(EXERCISE INSTRUCTIONS) The expected output is the line bearing "right eye: (771, 1145)" followed by all remaining lines of the records, each restated word for word.

(RECORDS TO PROCESS)
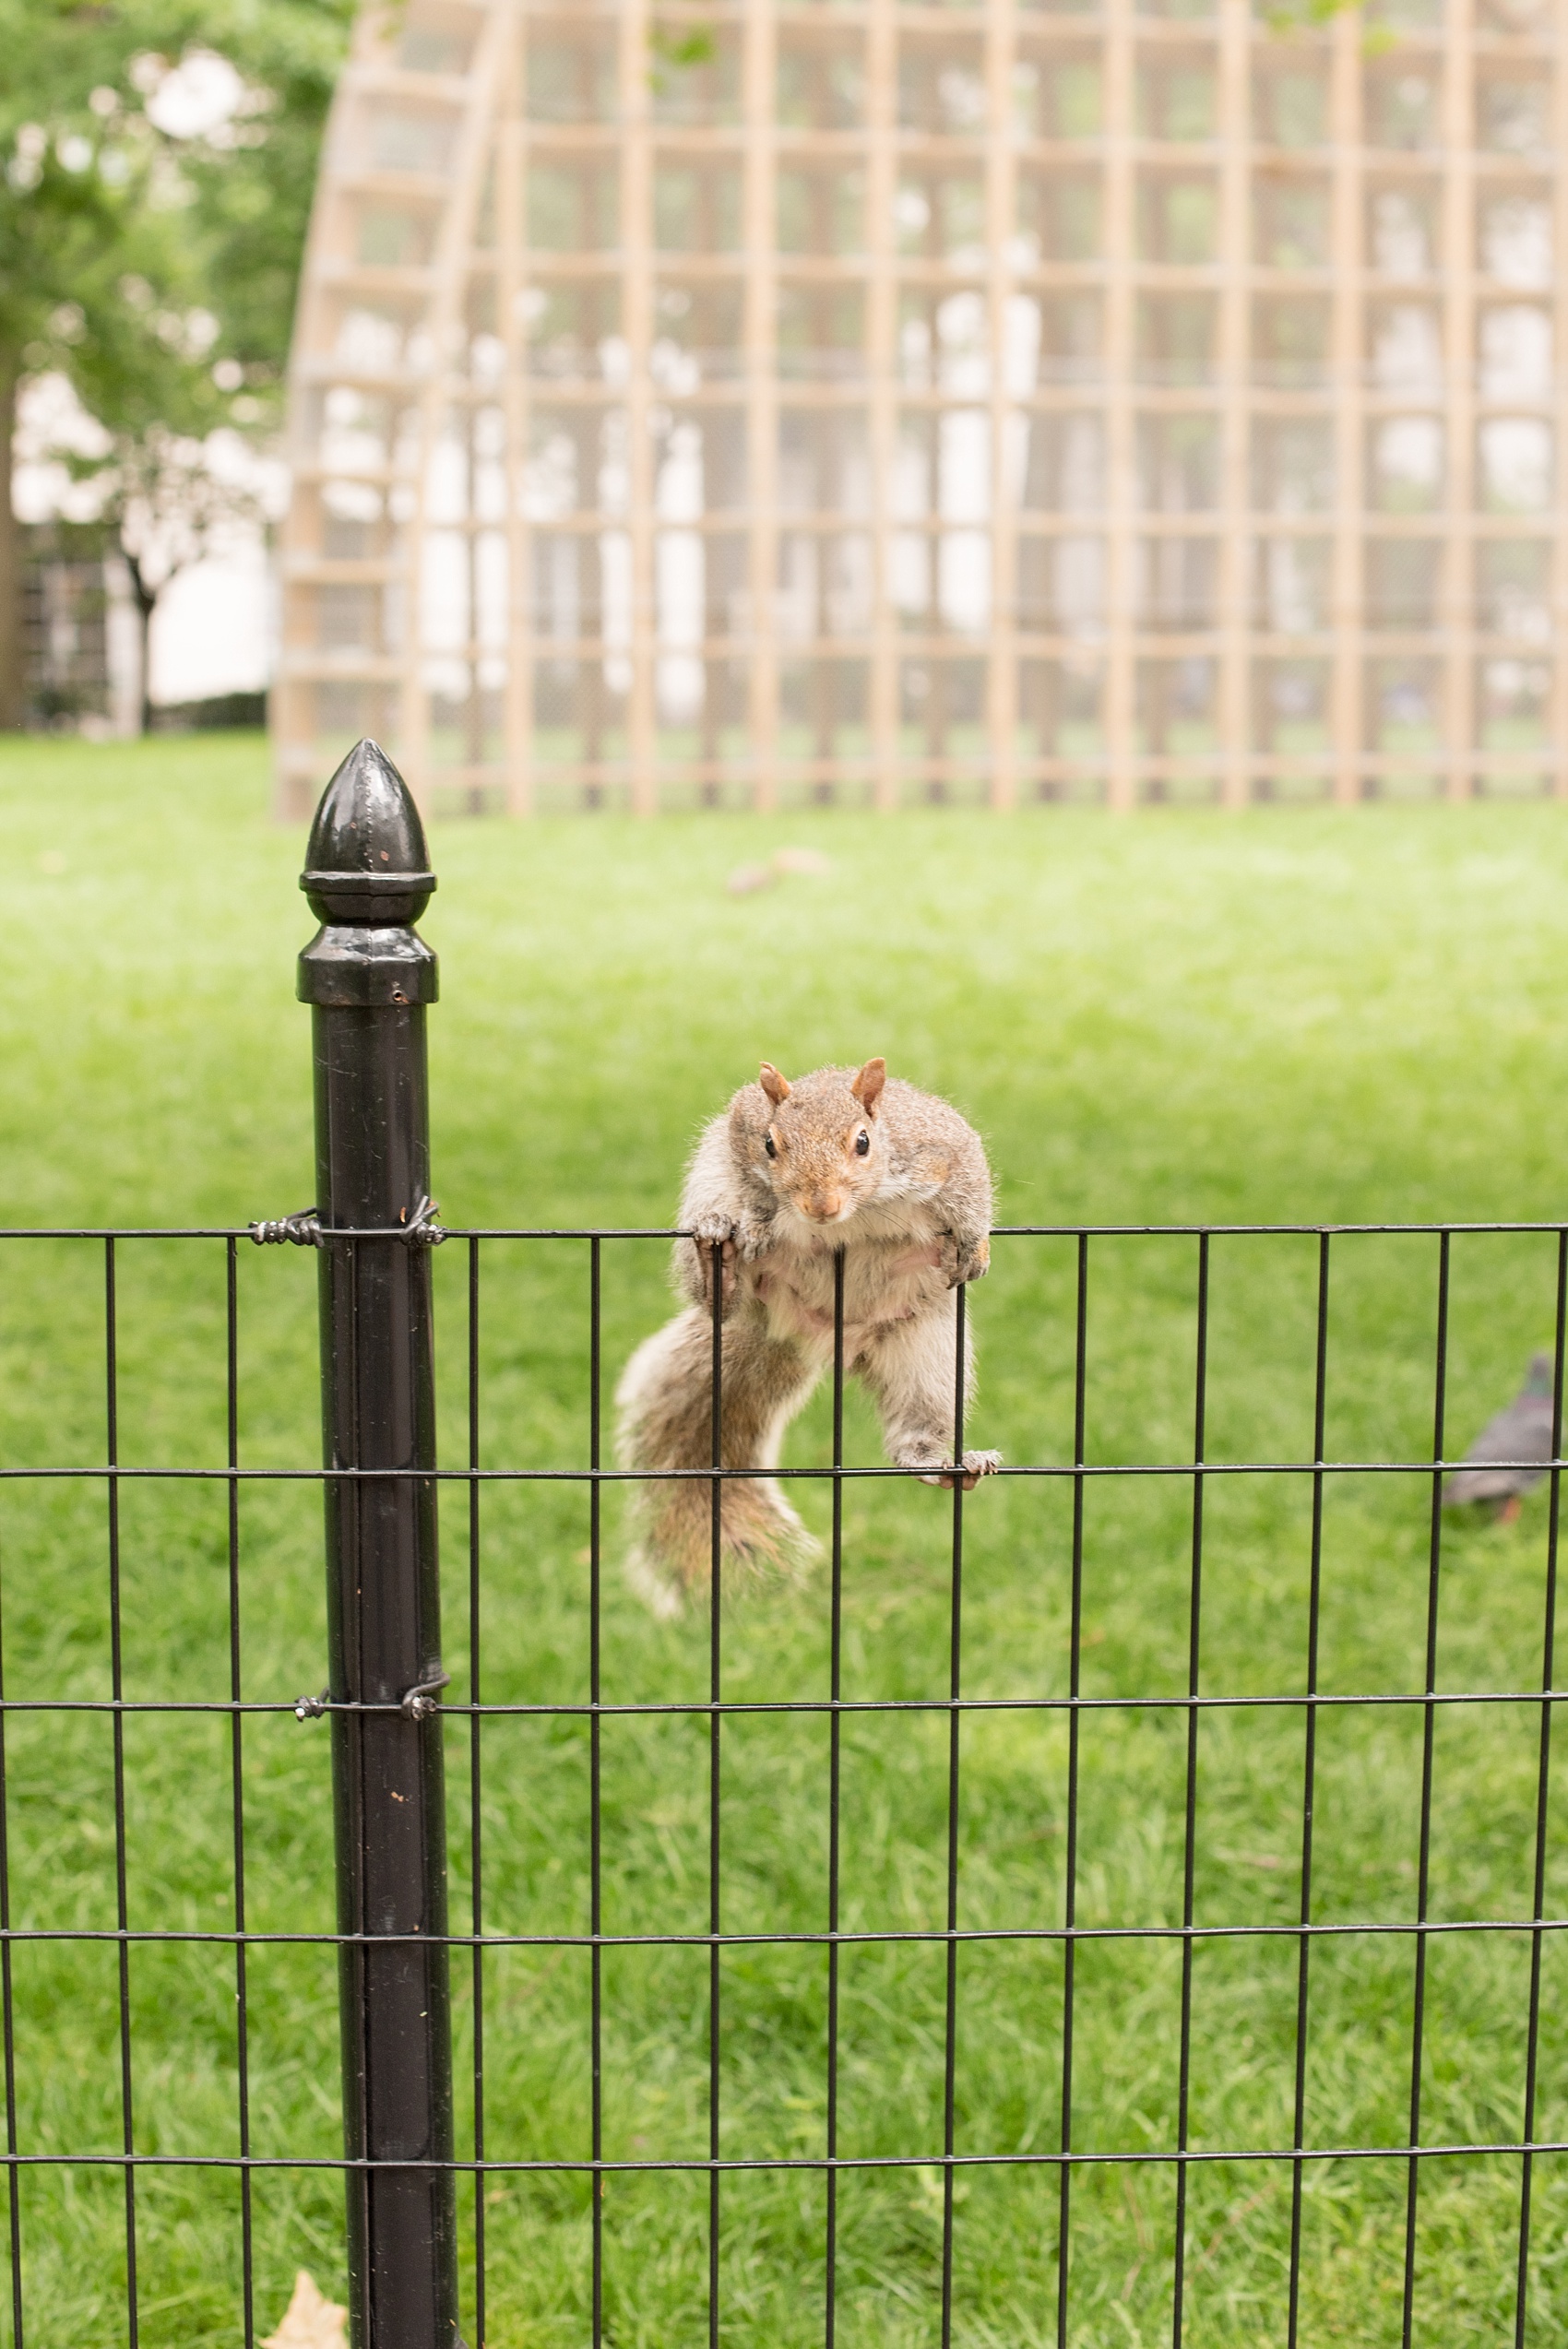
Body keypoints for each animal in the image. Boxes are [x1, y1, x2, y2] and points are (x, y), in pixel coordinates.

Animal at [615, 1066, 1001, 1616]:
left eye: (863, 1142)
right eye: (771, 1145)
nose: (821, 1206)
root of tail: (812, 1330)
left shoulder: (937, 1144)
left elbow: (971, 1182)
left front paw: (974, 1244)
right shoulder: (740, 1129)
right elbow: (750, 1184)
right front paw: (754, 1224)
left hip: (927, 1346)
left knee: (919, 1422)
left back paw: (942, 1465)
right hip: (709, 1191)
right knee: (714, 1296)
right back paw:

(PROBLEM SOLUTION)
right eye: (771, 1145)
nose: (821, 1206)
root of tail: (812, 1330)
left shoulder: (937, 1144)
left elbow: (971, 1182)
left front paw: (974, 1244)
right shoulder: (740, 1129)
right elbow: (750, 1184)
right front paw: (754, 1224)
left hip: (927, 1346)
left knee: (919, 1422)
left back paw: (942, 1465)
right hip: (709, 1191)
right knee: (714, 1296)
right back paw:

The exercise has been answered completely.